Il progetto Dottor Binario, che ha luogo nei locali dell’Help Center di Roma Termini in via di Porta San Lorenzo 5, ha avuto e continua ad avere un ruolo molto importante nella direzione di favorire l’accesso alla cura e alla promozione della salute per fasce di popolazione in marginalità.
Diverse le collaborazioni e i partenariati attivati con presidi ospedalieri e centri di ricerca, con l’obiettivo di contribuire a ridurre le diseguaglianze esistenti che determinano, specie nei momenti di maggiore criticità come quella pandemica, una oggettiva difficoltà di accedere al sistema sanitario nazionale che di fatto preclude l’esigibilità del diritto alla salute.

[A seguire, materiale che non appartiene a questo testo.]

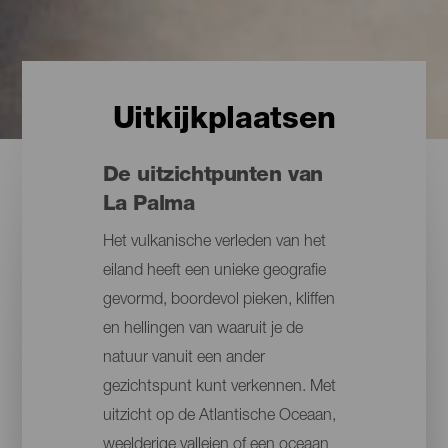
Uitkijkplaatsen
De uitzichtpunten van
La Palma
Het vulkanische verleden van het
eiland heeft een unieke geografie
gevormd, boordevol pieken, kliffen
en hellingen van waaruit je de
natuur vanuit een ander
gezichtspunt kunt verkennen. Met
uitzicht op de Atlantische Oceaan,
weelderige valleien of een oceaan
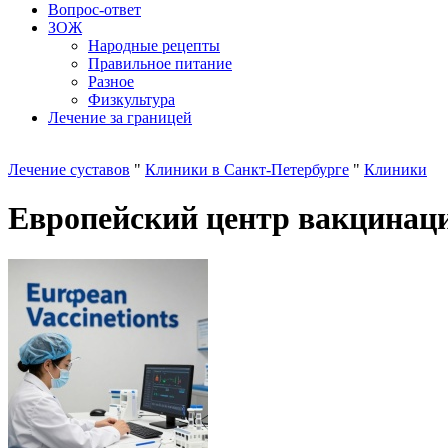
Вопрос-ответ
ЗОЖ
Народные рецепты
Правильное питание
Разное
Физкультура
Лечение за границей
Лечение суставов
"
Клиники в Санкт-Петербурге
"
Клиники
Европейский центр вакцинац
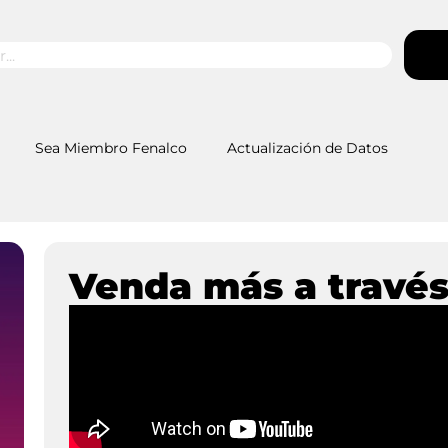
Sea Miembro Fenalco
Actualización de Datos
Venda más a través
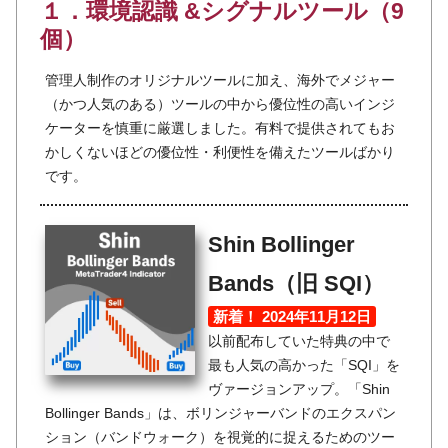
１．環境認識 &シグナルツール（9
個）
管理人制作のオリジナルツールに加え、海外でメジャー
（かつ人気のある）ツールの中から優位性の高いインジ
ケーターを慎重に厳選しました。有料で提供されてもお
かしくないほどの優位性・利便性を備えたツールばかり
です。
Shin Bollinger
Bands（旧 SQI）
新着！ 2024年11月12日
以前配布していた特典の中で
最も人気の高かった「SQI」を
ヴァージョンアップ。「Shin
Bollinger Bands」は、ボリンジャーバンドのエクスパン
ション（バンドウォーク）を視覚的に捉えるためのツー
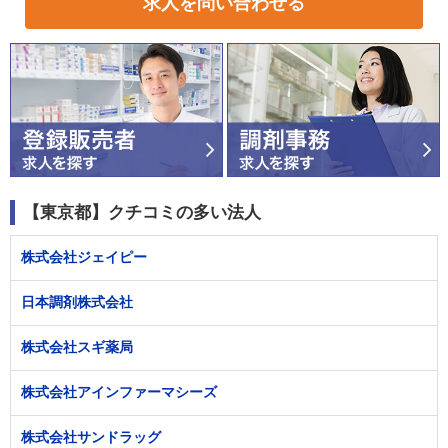
求人を問い合わせる
【東京都】クチコミの多い法人
株式会社ジェイピー
日本調剤株式会社
株式会社スギ薬局
株式会社アインファーマシーズ
株式会社サンドラッグ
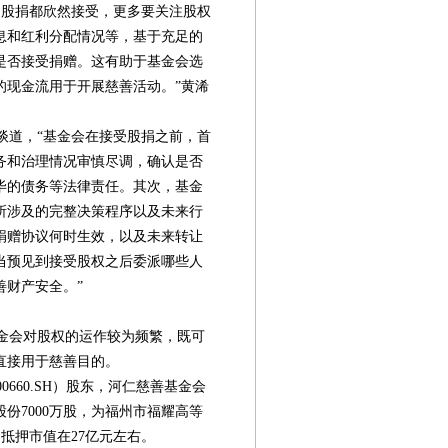
股捐都欣然接受，更多要关注股权
息和红利分配情况等，基于充足的
是否接受捐赠。这有助于基金会选
的现金流用于开展慈善活动。”黄浠
道，“基金会在接受股捐之前，首
务和治理情况审慎尽调，确认是否
毕的债务等法律责任。其次，基金
所涉及的完整决策程序以及未来行
捐赠协议何时生效，以及未来转让
当预见到接受股权之后委派哪些人
善财产安全。”
金会对股权的运作较为频繁，既可
直接用于慈善目的。
0660.SH）股东，河仁慈善基金会
份7000万股，为福州市福耀高等
，抵押市值在27亿元左右。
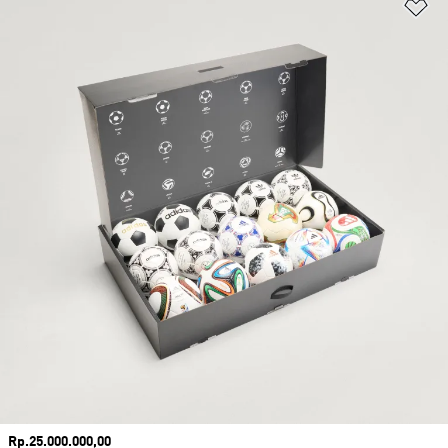
Ta
Harga
Rp.25.000.000,00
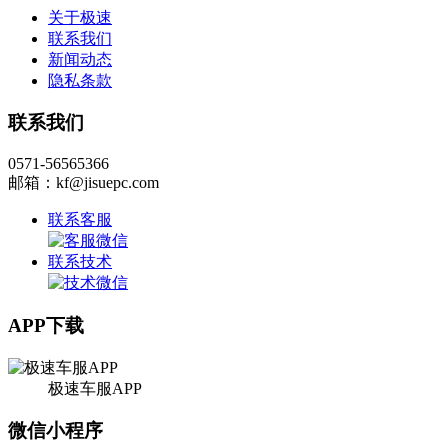
关于极速
联系我们
新闻动态
隐私条款
联系我们
0571-56565366
邮箱：kf@jisuepc.com
联系客服
联系技术
APP下载
极速车服APP
微信小程序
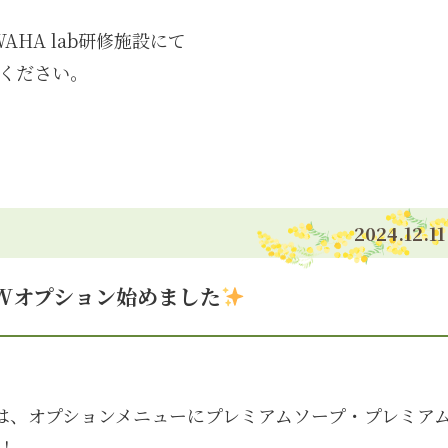
AHA lab研修施設にて
照ください。
2024.12.11
EWオプション始めました
は、オプションメニューにプレミアムソープ・プレミア
！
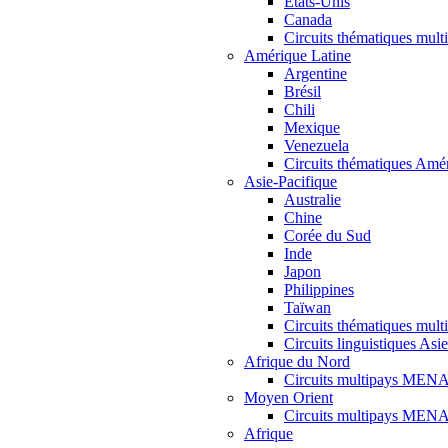
Etats-Unis
Canada
Circuits thématiques mu
Amérique Latine
Argentine
Brésil
Chili
Mexique
Venezuela
Circuits thématiques Amé
Asie-Pacifique
Australie
Chine
Corée du Sud
Inde
Japon
Philippines
Taïwan
Circuits thématiques mult
Circuits linguistiques Asie
Afrique du Nord
Circuits multipays MEN
Moyen Orient
Circuits multipays MEN
Afrique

In questa direzione è stato ideato lo studio osservazionale realizzato con l’istituto San Gallicano (IRCSS) per l’analisi della presenza del SARS-COV-2 nei servizi di supporto e accoglienza per persone senza dimora di Roma Capitale. Realizzato in partenariato con Binario 95, Dottor Binario ha offerto in una prima fase (giugno- luglio 2020), la possibilità alle persone senza dimora beneficiarie dei servizi e agli operatori sociali in essi impiegati, di effettuare gratuitamente uno screening tramite un prelievo venoso e l’analisi della saliva, per determinare la presenza di anticorpi al SARS-COV-2 funzionali ad indirizzare e accompagnare i beneficiari alla realizzazione di un tampone nasofaringeo, in caso di esito positivo. Dal mese di ottobre è invece partito ed è tuttora in corso, uno screening a tappeto mediante test antigenici e tamponi nasofaringei che ha visto la partecipazione di persone senza dimora, operatori sociali e volontari. Ad oggi sono stati realizzati 253 sierologici e 975 tamponi.
Questa analisi ha avuto una grande valenza sia sul fronte della sorveglianza sanitaria dei centri di accoglienza territoriali, sia sul fronte dell’accoglibilità delle persone che vivono in strada grazie alla possibilità di certificare i “requisiti sanitari” necessari per essere ospitate o riaccolte nei centri istituzionali, riducendo la permanenza in strada e quindi i rischi di diffusione del virus.
Lo studio, realizzato in partenariato con L’Università degli Studi di Milano, la McMaster University del Canada e l’Università di Trento, ha avuto il nulla osta tecnico scientifico dell’Istituto Spallanzani di Roma oltre al supporto della Regione Lazio e di Roma Capitale. Considerato il valore scientifico e sociale del Progetto nella sua sperimentazione sul territorio romano, oltre ad una estensione di ambito regionale, l’obiettivo è al momento di promuoverne l’implementazione a livello nazionale attraverso il coinvolgimento dei centri attivi nella rete ONDS.